According to Guillemette, at some point, presumably during the early 1980s construction problems, people on the base had started to claim that the Chumash had placed a curse on the facility because it was “built on an Indian burial ground.”

SLC-6, or “Slick-6” as it was known, was initially started in the 1960s as the launch site for the Air Force’s Manned Orbiting Laboratory program’s Titan IIIM rocket. When MOL was canceled in 1969, construction on SLC-6 was halted. When the Air Force decided to launch space shuttles from Vandenberg, it designated SLC-6 as the launch site and began overhauling it in the early 1980s. Construction problems at SLC-6 became notorious, especially by summer 1984, when they touched off an Air Force investigation that found no major problems that could not be corrected. In December 1985, a worker fell to his death at SLC-6. After the Challenger accident came the revelation that during a shuttle launch, hydrogen could build up inside SLC-6’s flame trench and result in an explosion. The construction teams were developing a solution to that problem when the Air Force abruptly canceled all West Coast shuttle launches and shut down SLC-6. The Air Force had spent billions of dollars on the facility and never launched anything for over two and a half decades.

According to Guillemette, at some point, presumably during the early 1980s construction problems, people on the base had started to claim that the Chumash had placed a curse on the facility because it was “built on an Indian burial ground.” This was, of course, a rather convenient way for people to blame the Air Force’s problems on the Indians. Guillemette casually mentioned this in a couple of articles that he wrote for Spaceflight magazine in the 1990s and then in a lighthearted 1998 article for Space Online that attracted a lot of attention. Guillemette had tried to contact Chumash representatives, but had gotten nowhere.

In the early 2000s, I started doing some research on Vandenberg. I had started work on a book on the history of satellite reconnaissance during the Cold War and my goal was to write an engaging story that focused on the people as much as the technology.

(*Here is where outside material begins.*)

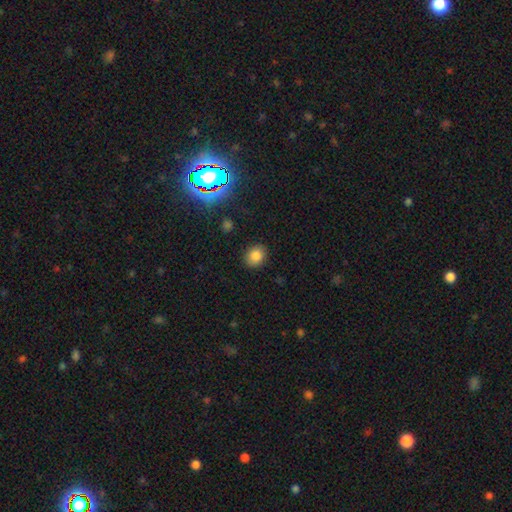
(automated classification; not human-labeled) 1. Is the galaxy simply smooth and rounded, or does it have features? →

Vandenberg has been the primary site for launching American reconnaissance satellites and I wanted to make the place come alive in the same way that other historians and writers such as Tom Wolfe had made Cape Canaveral come alive when writing about the Mercury and Apollo astronauts. I knew somebody at Vandenberg and had visited there several times, essentially playing “space archeologist” by touring old launch sites. But during a visit in the early 2000s I arranged to speak to some base personnel in a more formal capacity.

The base public affairs officer was very accommodating and arranged for me to speak to a few of the operations people. They provided some unique insights, such as how some Vandenberg launches require the evacuation of the oil platforms off the coast, or how launch personnel adjust the trajectory of rockets to deal with wind, actually “flying” them on different trajectories to minimize wind drag pushing them off course. Someone else explained how the range safety people referred to “tracking and cracking” rockets if they went off course, and how they had to consider not only where rocket debris would fall, but also how toxic clouds would disperse in the wind. All of this was the kind of useful background information that I planned to weave into the book, along with details like just how much explosive was carried on an early Thor rocket to blow it to smithereens when something went wrong (a detail that I have not yet found.)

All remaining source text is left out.